Task objective:
All lines from the first line of the material up to and including the line with "index mcp: (1095, 958)" must be copied exactly, and no others.

▼▼▼

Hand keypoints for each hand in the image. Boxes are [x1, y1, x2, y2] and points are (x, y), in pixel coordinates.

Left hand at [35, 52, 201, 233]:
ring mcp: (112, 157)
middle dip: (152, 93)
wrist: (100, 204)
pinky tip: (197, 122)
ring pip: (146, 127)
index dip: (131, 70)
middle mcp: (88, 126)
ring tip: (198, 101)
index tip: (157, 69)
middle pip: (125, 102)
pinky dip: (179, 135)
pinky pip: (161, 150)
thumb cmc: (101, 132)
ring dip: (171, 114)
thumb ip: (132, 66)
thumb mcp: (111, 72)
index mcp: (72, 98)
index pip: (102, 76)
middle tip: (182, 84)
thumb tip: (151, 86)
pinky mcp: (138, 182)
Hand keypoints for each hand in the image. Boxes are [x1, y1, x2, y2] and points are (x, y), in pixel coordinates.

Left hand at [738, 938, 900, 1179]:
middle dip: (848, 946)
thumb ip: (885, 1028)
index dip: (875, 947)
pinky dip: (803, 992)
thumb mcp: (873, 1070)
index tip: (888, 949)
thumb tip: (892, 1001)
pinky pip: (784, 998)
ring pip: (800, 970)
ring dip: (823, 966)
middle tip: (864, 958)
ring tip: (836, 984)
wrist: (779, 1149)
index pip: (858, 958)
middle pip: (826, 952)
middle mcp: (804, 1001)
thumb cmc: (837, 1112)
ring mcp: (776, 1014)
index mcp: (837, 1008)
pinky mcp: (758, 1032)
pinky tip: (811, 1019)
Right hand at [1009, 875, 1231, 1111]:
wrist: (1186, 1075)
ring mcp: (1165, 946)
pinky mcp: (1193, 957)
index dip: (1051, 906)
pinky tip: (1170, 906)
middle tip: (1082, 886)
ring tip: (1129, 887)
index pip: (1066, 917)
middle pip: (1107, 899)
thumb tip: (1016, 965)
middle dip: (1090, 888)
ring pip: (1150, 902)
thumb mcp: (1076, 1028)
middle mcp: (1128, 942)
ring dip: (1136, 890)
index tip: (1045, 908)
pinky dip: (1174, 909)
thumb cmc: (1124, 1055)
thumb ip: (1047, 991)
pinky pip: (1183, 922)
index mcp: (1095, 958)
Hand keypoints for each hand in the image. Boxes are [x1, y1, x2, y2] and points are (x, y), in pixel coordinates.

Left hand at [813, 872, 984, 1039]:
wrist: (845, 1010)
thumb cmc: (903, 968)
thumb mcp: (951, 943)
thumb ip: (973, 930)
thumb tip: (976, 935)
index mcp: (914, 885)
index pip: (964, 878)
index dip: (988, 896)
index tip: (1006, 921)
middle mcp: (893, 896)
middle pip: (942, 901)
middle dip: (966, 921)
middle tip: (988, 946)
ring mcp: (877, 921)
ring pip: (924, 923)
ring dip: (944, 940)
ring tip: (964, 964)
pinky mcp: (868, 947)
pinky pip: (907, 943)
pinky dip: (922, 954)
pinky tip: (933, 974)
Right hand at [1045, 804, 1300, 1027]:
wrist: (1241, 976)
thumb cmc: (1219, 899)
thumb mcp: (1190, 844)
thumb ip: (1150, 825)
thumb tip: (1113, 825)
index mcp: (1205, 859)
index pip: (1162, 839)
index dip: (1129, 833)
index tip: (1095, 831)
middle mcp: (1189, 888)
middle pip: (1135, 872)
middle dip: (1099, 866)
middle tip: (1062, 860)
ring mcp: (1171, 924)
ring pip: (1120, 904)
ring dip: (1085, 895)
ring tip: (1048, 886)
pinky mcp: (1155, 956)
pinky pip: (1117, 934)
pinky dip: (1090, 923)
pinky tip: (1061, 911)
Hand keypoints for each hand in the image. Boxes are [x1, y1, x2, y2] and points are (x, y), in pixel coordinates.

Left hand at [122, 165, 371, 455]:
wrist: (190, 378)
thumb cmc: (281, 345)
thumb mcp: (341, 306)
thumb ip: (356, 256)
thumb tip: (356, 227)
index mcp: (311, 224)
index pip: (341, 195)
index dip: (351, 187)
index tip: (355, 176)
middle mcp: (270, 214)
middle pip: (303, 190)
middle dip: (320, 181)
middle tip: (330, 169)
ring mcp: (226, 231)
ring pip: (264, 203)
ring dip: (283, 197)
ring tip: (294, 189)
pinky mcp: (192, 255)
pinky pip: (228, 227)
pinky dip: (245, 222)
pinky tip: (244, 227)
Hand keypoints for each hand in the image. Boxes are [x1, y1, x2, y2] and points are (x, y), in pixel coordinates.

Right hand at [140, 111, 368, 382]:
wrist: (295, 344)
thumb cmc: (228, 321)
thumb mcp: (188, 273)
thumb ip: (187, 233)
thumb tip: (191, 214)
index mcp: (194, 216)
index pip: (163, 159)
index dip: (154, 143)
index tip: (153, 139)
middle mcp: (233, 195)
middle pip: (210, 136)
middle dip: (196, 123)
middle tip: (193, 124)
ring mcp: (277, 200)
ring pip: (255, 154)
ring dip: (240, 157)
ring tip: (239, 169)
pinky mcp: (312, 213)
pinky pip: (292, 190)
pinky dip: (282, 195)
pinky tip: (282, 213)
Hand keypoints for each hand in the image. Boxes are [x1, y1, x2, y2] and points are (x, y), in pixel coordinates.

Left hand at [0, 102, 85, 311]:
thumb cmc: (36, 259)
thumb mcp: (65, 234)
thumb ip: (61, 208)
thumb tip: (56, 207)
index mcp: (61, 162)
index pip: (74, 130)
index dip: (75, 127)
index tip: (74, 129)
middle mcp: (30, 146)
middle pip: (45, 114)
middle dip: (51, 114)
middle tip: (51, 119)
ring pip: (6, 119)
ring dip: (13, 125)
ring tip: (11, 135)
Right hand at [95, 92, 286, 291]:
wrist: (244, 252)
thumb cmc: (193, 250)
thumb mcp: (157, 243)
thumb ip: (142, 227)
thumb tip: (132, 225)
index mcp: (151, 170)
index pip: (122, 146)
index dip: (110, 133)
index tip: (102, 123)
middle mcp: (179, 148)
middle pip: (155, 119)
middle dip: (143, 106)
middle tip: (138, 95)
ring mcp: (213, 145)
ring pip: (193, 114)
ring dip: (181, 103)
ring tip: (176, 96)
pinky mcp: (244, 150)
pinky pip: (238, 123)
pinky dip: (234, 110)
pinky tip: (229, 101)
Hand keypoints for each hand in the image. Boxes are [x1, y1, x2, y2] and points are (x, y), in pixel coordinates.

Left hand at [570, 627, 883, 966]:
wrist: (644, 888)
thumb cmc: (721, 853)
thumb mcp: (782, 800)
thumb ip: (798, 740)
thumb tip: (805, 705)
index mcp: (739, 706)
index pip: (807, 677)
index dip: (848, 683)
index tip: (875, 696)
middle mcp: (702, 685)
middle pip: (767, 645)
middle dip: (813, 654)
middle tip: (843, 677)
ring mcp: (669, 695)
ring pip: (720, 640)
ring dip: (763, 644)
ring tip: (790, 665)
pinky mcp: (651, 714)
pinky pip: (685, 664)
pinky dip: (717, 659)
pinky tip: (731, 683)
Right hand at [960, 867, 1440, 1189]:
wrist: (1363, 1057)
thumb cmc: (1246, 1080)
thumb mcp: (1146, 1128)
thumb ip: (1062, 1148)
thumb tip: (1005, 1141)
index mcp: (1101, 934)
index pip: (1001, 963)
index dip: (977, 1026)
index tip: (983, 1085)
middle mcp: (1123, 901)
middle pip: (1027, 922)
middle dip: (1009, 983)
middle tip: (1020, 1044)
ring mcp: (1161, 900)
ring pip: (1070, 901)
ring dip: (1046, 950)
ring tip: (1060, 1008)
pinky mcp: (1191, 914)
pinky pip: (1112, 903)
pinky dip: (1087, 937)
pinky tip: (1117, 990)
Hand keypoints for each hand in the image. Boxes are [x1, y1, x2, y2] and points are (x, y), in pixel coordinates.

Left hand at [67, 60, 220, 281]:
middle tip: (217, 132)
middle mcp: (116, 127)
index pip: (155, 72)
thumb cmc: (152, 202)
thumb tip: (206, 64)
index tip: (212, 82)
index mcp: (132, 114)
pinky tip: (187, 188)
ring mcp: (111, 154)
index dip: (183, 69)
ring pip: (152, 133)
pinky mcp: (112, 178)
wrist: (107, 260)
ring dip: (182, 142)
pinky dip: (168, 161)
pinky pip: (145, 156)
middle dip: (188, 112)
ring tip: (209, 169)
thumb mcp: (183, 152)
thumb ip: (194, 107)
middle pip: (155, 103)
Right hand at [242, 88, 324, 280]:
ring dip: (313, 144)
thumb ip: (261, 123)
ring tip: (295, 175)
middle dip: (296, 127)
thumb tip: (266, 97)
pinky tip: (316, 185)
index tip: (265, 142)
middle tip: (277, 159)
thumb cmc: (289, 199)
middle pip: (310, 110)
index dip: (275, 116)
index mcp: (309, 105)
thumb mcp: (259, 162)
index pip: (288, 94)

▲▲▲

Your response:
Hand keypoints for each hand in the image. Boxes are [x1, y1, x2, y2] and points are (x, y), in pixel coordinates.

Left hand at [35, 52, 201, 233]:
ring mcp: (112, 157)
middle dip: (152, 93)
wrist: (100, 204)
pinky tip: (197, 122)
ring pip: (146, 127)
index dip: (131, 70)
middle mcp: (88, 126)
ring tip: (198, 101)
index tip: (157, 69)
middle pip: (125, 102)
pinky dip: (179, 135)
pinky pip: (161, 150)
thumb cmc: (101, 132)
ring dip: (171, 114)
thumb ip: (132, 66)
thumb mcp: (111, 72)
index mcp: (72, 98)
index pip: (102, 76)
middle tip: (182, 84)
thumb tip: (151, 86)
pinky mcp: (138, 182)
Hand keypoints for each hand in the image. Boxes are [x1, y1, x2, y2] and points are (x, y), in pixel coordinates.

Left hand at [738, 938, 900, 1179]:
middle dip: (848, 946)
thumb ip: (885, 1028)
index dip: (875, 947)
pinky dip: (803, 992)
thumb mcp: (873, 1070)
index tip: (888, 949)
thumb tip: (892, 1001)
pinky pip: (784, 998)
ring pip: (800, 970)
ring dip: (823, 966)
middle tip: (864, 958)
ring tip: (836, 984)
wrist: (779, 1149)
index pip: (858, 958)
middle pip: (826, 952)
middle mcp: (804, 1001)
thumb cmc: (837, 1112)
ring mcp: (776, 1014)
index mcp: (837, 1008)
pinky mcp: (758, 1032)
pinky tip: (811, 1019)
Right hand at [1009, 875, 1231, 1111]:
wrist: (1186, 1075)
ring mcp: (1165, 946)
pinky mcp: (1193, 957)
index dip: (1051, 906)
pinky tip: (1170, 906)
middle tip: (1082, 886)
ring tip: (1129, 887)
index pip: (1066, 917)
middle pip: (1107, 899)
thumb tip: (1016, 965)
middle dip: (1090, 888)
ring pip: (1150, 902)
thumb mcp: (1076, 1028)
middle mcp: (1128, 942)
ring dip: (1136, 890)
index tip: (1045, 908)
pinky dip: (1174, 909)
thumb cmc: (1124, 1055)
thumb ip: (1047, 991)
pinky pip: (1183, 922)
index mcp: (1095, 958)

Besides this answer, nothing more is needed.